Northwestern University Feinberg School of Medicine, Department of Obstetrics and Gynecology, Chicago, Illinois 60611, USA.
Fertil Steril. 2011 Jun;95(7):2432.e9-11. doi: 10.1016/j.fertnstert.2011.03.018. Epub 2011 Apr 15.
To present a unique case of pelvic pain.
Case report.
Academic institution.
PATIENT(S): Thirty-nine year-old with history of endometriosis presented with pelvic pain and possible adnexal mass.
INTERVENTION(S): Imaging results were not consistent and suggested possible adnexal mass and hydrosalpinx in different studies. Physical exam was concerning for a vaginal mass that was felt not to be contiguous with the adnexa. At laparoscopy, a 3 cm pararectal mass was identified immediately lateral to the uterosacral ligament and medial to the ureter. This mass was completely resected laparoscopically.

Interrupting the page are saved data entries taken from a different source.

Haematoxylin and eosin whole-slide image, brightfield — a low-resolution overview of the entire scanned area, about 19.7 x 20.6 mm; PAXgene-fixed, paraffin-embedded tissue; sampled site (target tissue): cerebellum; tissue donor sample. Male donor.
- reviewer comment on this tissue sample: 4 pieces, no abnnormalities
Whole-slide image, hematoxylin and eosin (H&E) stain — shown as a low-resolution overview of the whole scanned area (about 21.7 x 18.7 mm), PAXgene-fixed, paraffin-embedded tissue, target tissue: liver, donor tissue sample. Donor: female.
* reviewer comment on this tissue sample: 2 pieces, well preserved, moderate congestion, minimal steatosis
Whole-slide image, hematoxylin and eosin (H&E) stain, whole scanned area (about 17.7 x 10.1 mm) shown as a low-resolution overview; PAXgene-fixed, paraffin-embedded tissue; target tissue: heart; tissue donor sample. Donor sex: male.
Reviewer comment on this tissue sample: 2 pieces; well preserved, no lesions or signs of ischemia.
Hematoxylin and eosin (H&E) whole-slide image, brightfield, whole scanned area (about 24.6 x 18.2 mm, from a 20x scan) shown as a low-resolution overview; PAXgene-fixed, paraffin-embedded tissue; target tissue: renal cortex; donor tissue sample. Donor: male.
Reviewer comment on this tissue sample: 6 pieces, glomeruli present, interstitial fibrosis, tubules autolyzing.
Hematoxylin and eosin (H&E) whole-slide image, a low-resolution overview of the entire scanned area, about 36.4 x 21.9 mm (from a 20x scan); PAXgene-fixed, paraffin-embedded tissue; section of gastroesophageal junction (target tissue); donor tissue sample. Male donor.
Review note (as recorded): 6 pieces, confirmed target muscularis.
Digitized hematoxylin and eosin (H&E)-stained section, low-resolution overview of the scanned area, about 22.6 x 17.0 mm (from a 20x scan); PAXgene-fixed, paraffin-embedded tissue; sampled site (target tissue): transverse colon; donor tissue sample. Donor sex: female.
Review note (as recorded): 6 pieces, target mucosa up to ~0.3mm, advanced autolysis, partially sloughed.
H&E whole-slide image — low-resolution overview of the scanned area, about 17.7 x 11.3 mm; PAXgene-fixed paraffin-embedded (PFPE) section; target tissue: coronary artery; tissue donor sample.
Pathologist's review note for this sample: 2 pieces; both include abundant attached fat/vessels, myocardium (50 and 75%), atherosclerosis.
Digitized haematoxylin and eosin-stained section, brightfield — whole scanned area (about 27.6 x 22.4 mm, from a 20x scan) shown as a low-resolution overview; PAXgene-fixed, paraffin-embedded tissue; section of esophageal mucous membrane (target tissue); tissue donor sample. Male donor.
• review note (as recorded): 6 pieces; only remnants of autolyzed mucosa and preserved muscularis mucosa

MAIN OUTCOME MEASURE(S): Resolution of pelvic pain.
RESULT(S): Pathologic diagnosis was ganglioneuroma. Postoperatively, the patient had resolution of her pelvic pain.
CONCLUSION(S): Pelvic ganglioneuromas are a very rare entity but emphasize the importance of a broad differential for pelvic pain.
介绍一例独特的盆腔痛病例。
病例报告。
学术机构。
39 岁,有子宫内膜异位症病史,表现为盆腔痛和可能的附件包块。
影像学结果不一致,不同研究提示可能有附件包块和输卵管积水。体格检查提示阴道内有一肿块,与附件不连续。腹腔镜检查发现,在子宫骶韧带旁 3cm 处,输尿管内侧有一 3cm 的直肠旁肿块。该肿块完全经腹腔镜切除。
盆腔痛缓解。
病理诊断为神经节细胞瘤。术后,患者盆腔痛缓解。
盆腔神经节细胞瘤非常罕见,但强调了对盆腔痛进行广泛鉴别诊断的重要性。